How High Is Your Toilet Reading Journal Pile?

crispydocUncategorized

I'm a big fan of at a glance measures that provide disproportionate insights into the big picture. When visiting the home of fellow physicians, one of my favorite metrics is the height of the toilet reading journal pile in the bathroom.

Pile is an interesting word to describe this phenomenon. In addition to connoting a heap of items lying atop one another, it is also a prior generation's term for hemorrhoid - likely originating in the 1400s from the medieval Latin word pila meaning "ball."

Most of us (or at the very least our partners) would agree that the toilet reading journal pile is a comparable pain in the keister.

And You May Ask Yourself: Well, How Did I Get Here?

As a resident, I developed a habit of tearing into the latest Annals of Emergency Medicine and identifying the 3-5 most interesting articles in the publication to put on my radar. Friends in different fields of medicine had similar relationships with JAMA (I usually read A Piece Of My Mind and tossed back the rest) or The New England Journal of Medicine.

Inevitably, somewhere on the path from resident to attending, my reach exceeded my grasp. I wanted to be the kind of doctor who deeply read 3-5 articles of every journal I received. I became the kind of doctor who dog-eared 3-5 promising articles in every journal and unceremoniously tossed them into a stack.

After a couple of years, the stack took on a life of its own. First, it outgrew the magazine rack and went from a horizontal to a vertical configuration. Then it began to metastasize - a couple of years' worth of journals atop the toilet tank, another half decade of journals stacked as tall as your toddler in the corner with a plunger unhygienically leaning against it.

Once the throwaway magazines started to arrive, it got really interesting, because these were shoved into the cabinet beneath the sink, never to emerge again.

It was like the early 1980s roach motel commercial...journals check in, but they don't check out.

A strange phenomenon occurred when I cut back. Those piles started to decrease in size for several reasons.

Thank Marie Kondo And Grandpa

Part of it was attributable to a trend toward decluttering. As I get older, I witness aging family members drowning in their possessions, frequently in homes too large for them to manage.

They cannot extricate because they don't want to sort through their clutter, so they inhabit a lightweight version of hoarder reality television shows. Worse, they rationalize their inaction by telling their kids, "You want your inheritance? This mess if the cost of admission."

I fantasize about right-sizing our home as soon as the last kid leaves the house, renting this one out and slow traveling the better part of the year for at least a month at a time.

Cutting Back Leads To Tuning In

The other freak change? The shifts I work now are infrequent enough that they inspire me to read up on the literature. When I get two cases of urethritis on a single shift, I review the latest CDC guidelines to see if they've changed since the last free Tarascon Pharmacopeia I picked up as conference swag.

Hopeful male patient accompanied by pregnant girlfriend: Maybe it was from my new boxer shorts?
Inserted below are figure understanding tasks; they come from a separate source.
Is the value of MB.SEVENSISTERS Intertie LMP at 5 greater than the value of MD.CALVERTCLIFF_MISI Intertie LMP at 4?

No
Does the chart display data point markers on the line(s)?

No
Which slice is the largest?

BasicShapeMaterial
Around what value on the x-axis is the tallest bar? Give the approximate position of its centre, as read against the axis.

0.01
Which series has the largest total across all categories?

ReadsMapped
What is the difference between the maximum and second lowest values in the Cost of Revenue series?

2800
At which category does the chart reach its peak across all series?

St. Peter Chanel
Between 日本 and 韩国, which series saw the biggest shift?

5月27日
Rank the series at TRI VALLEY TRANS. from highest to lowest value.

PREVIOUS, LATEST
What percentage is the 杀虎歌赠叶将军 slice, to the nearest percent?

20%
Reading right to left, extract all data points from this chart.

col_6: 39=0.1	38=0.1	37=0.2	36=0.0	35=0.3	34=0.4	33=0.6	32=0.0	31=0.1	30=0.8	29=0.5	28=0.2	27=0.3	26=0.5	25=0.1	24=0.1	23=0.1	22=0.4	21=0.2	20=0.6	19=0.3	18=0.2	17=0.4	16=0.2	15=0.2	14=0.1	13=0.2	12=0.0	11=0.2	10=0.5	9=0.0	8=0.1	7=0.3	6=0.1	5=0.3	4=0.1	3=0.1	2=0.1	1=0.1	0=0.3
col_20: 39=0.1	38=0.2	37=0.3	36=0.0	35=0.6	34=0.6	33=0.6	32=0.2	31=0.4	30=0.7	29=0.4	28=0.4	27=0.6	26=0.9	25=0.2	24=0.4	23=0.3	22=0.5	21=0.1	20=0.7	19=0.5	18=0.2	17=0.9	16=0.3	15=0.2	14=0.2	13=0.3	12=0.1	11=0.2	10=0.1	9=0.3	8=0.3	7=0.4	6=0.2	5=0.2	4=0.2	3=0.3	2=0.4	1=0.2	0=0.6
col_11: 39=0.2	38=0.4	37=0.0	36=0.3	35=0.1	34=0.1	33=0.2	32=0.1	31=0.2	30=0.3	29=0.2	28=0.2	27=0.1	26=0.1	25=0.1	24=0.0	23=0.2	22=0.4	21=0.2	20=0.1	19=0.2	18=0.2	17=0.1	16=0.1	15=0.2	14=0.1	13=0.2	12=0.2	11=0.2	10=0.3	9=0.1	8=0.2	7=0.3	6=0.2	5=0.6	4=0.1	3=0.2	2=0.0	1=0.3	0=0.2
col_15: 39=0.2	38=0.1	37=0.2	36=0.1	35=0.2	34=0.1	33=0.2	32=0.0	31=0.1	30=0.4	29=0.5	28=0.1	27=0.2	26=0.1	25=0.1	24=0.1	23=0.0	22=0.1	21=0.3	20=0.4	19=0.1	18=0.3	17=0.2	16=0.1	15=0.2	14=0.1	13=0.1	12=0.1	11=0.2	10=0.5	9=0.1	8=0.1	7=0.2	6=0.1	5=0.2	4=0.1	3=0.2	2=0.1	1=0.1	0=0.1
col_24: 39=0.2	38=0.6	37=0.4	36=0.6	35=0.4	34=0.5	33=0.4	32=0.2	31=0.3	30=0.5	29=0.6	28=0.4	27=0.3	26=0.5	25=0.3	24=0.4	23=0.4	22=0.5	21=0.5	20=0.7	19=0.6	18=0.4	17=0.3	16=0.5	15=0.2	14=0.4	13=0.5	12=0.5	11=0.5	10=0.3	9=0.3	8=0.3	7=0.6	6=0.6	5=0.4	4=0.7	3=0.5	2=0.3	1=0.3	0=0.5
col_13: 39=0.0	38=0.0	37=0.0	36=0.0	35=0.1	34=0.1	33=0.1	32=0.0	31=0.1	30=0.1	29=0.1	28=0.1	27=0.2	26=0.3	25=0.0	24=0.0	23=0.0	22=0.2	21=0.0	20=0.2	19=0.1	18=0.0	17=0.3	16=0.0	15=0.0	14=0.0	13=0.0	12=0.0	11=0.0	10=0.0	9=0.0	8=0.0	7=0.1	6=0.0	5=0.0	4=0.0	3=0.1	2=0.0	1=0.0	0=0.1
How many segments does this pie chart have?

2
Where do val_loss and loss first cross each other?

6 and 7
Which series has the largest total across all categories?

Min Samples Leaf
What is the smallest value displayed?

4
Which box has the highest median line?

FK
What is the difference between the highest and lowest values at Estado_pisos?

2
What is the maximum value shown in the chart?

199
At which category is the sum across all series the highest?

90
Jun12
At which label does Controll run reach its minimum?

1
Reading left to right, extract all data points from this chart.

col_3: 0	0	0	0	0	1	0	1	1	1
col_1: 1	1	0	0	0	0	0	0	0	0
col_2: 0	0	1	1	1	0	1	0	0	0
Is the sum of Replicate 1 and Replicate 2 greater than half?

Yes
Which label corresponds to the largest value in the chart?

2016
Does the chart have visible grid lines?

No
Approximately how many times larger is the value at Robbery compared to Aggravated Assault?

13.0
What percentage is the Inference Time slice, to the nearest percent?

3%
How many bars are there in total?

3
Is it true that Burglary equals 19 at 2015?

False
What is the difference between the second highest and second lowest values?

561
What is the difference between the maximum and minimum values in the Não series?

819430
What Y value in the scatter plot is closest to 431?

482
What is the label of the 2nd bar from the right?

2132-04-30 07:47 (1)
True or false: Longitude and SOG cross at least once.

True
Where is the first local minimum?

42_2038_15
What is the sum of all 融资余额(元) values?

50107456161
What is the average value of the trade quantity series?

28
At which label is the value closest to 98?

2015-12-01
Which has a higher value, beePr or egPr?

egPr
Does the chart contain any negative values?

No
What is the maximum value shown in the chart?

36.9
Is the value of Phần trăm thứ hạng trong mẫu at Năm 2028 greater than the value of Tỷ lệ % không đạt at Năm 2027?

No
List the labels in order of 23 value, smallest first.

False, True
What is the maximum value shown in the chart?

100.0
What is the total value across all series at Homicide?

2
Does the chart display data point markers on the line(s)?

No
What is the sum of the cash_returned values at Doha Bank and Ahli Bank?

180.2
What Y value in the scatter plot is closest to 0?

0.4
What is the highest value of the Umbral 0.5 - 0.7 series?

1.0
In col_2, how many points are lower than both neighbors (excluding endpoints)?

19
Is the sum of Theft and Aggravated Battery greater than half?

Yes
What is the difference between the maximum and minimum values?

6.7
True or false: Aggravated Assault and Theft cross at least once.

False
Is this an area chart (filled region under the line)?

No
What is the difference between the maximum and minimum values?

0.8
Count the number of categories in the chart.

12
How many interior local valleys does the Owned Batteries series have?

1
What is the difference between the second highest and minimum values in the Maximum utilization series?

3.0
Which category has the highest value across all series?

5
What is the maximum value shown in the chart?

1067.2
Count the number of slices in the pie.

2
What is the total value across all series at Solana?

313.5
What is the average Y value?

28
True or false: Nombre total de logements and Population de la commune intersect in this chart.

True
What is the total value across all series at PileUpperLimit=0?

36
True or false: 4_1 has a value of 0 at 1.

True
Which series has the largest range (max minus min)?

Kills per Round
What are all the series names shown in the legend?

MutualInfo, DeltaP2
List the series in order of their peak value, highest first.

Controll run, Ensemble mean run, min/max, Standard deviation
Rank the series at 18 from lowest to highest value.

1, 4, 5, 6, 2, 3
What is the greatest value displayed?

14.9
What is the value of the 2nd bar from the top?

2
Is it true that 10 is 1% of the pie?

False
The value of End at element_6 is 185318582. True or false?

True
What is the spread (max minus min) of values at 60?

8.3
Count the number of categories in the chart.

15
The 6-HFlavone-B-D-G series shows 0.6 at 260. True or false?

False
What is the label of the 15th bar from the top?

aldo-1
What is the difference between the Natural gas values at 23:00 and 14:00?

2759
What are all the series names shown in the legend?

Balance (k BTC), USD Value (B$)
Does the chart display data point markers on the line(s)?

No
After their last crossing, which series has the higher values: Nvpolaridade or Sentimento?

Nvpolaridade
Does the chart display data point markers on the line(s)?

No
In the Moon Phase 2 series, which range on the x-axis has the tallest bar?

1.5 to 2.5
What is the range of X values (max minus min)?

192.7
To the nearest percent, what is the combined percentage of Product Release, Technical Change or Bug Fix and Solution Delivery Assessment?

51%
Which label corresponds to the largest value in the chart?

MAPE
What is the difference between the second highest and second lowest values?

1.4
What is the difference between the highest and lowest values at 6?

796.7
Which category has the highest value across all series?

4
Me: It was not your new underwear.

(If life imitates art, it appears to be low art: The Jerry Springer Show).

When I have a life-threatening bleeding ulcer in a patient on novel anticoagulants, I review the latest article on reversal techniques.

People Love Spending Time On Their Hobbies

Like other hobbies, medicine has recaptured some of the novelty in learning that I hadn't experienced to this degree since leaving residency.

So to those who fell in love with medicine when she enticed you with the hoochie mama dance moves (or when he had all his hair), when the attraction was brimming with romance and possibility - perhaps cutting back is the path to renewing your vows?

You might take to appreciating a salt-dappled beard that bestows a senior statesman panache, or the elegant, sultry figure she cuts with the added confidence of time. Medicine can get more interesting with age - especially if you do it less often.

The added time and energy I found in cutting back has allowed me to renew my dedication to read or discard what's in my toilet reading journal pile.

Isn't it high time you sh*t or get off the pot?